Hindutva alone couldn't guarantee success for the Shiv Sena. What did was development work and carrying all sections of society together. Thackeray may not have abandoned Hindutva, but he is too clever a politician to ignore the truth. Hence, it was interesting to read his initial reaction on the Gujarat election. He suggested that while he was happy with Modi's victory, the latter should take the prime minister's advice and follow raj dharma.
Thackeray knows, perhaps better than anyone else, that hate does not always guarantee electoral success.
Going by his first press conference, Modi seems to have heeded that advice (which, to be fair, also came from the BJP's central leadership), proving that the roots of Indian secularism and multi-culturalism are too deep to be shaken by one election.
But that does not mean everything is right with Indian secularism. We cannot afford a repeat of Gujarat 2002 elsewhere. And heaven knows there are forces out there that want to do just that. Even a national party like the BJP is tempted to 'repeat Gujarat's success' in other states.
That has to be stopped. Because even though society remains largely secular, if the establishment falls into the hands of communalists, there will be only chaos all over.
The prime minister in his yearend musings said: "We chose to remain wedded to secularism even when Pakistan was carved out on the basis of the spurious and communal two-nation theory." If there was a need to remain wedded to secularism then, it is greater now. The example of Pakistan after discarding secularism and democracy is there for all to see.
If majority communalism on the part of the ruling establishment could result in stability and prosperity, Pakistan should have been the most stable and prosperous nation on earth.
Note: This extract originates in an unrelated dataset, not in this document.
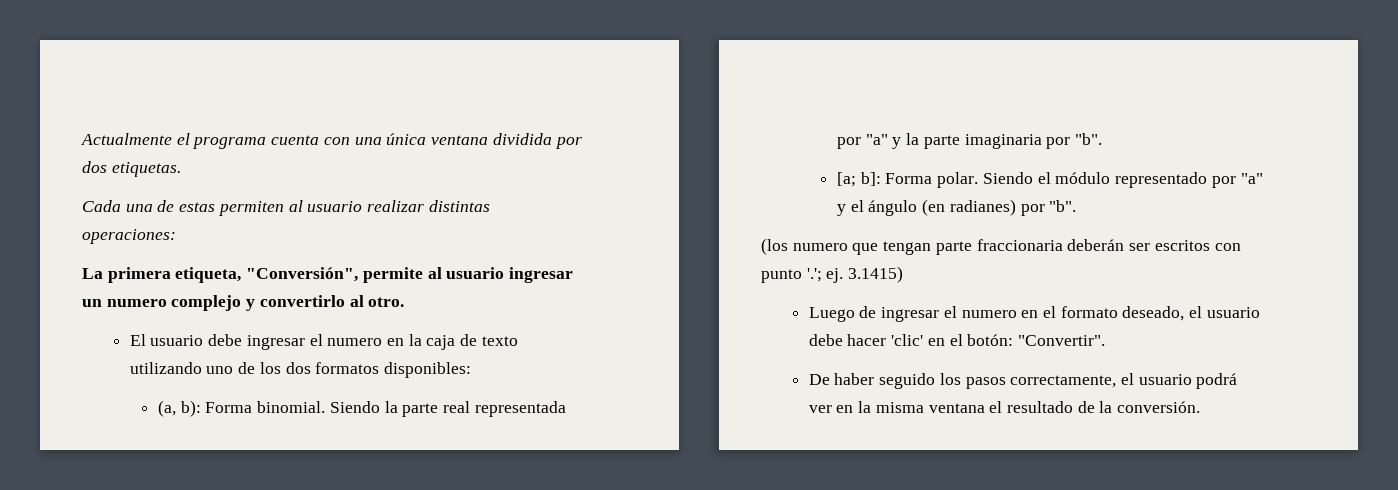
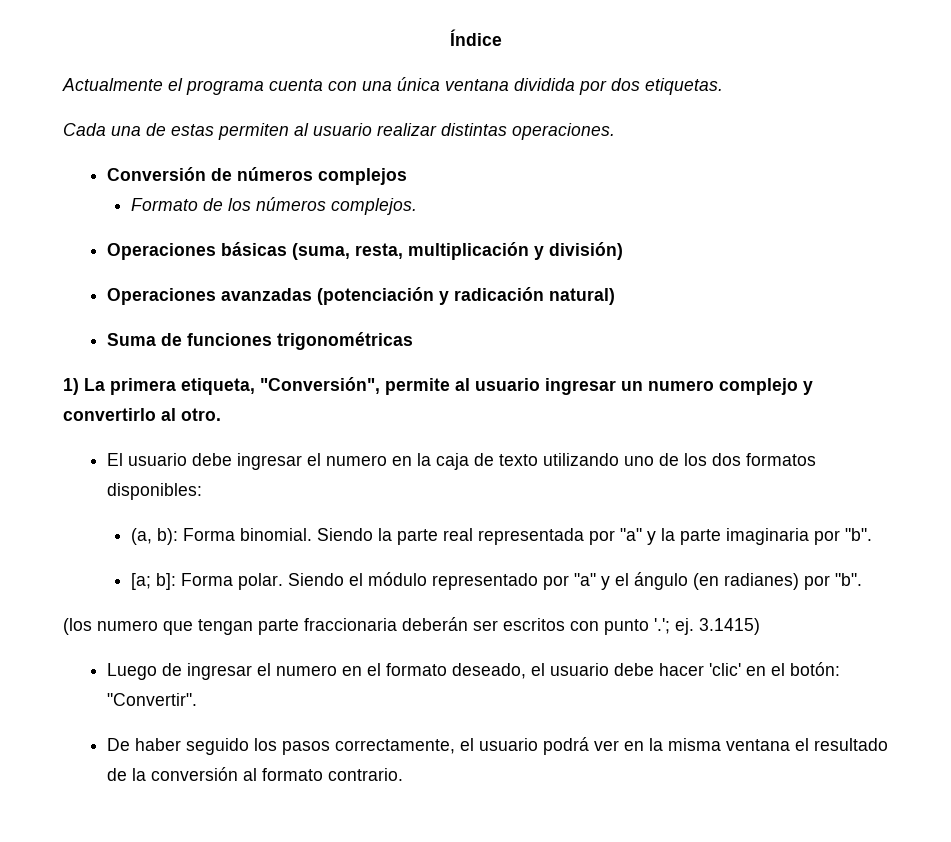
(81, 139) none -> [449,29,502,46] Índice //
[82,229,176,244] operaciones: // -> [512,123,615,140] [106,167,407,185] [131,197,418,215] [106,242,623,260] [106,287,615,305] [106,332,413,350] [63,378,79,395] operaciones. // Conversión de números complejos // Formato de los números complejos. // Operaciones básicas (suma, resta, multiplicación y división) // Operaciones avanzadas (potenciación y radicación natural) // Suma de funciones trigonométricas // 1)
[1117,401,1201,413] conversión. -> [150,767,403,781] conversión al formato contrario.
Pakistani society, like ours, is largely secular. Islamic fundamentalists never won more than 5 per cent of the votes. It took a political blunder by the general-dictator (ironically, a man who fancies himself as Pakistan's Ataturk), who banned mainstream political parties, that resulted in significant gains by fundamentalists in the recent elections.
But in Pakistan, the real power has always lain with the military, which was (especially in the post-Zia-ul-Haq phase) more than willing to fan majority communalism. The result has been sheer chaos, instability, and economic backwardness.
India has a choice: do we want stability and prosperity or do we want chaos, instability, and backwardness?
The BJP has a choice too: does it want to become a national party carrying all sections of society together or does it want to grab power with the help of Hindu jihadis and lead India into a phase of instability and chaos?
The Congress, ditto: can it afford to sleep while fanatics and religious bigots come to power? Or does it want to re-invent itself and offer a better alternative to the people?
We, the Indians (Hindus, Muslims, Sikhs, Christians, all of us) have a choice too: do we want to remain silent, as did the Pakistanis, while fanatics decide the fate of our nation? Do we want to make India a Hindu version of Pakistan?
India, collectively, has always made the right choice. That is why I remain eternally optimistic about the strength of Indian secularism.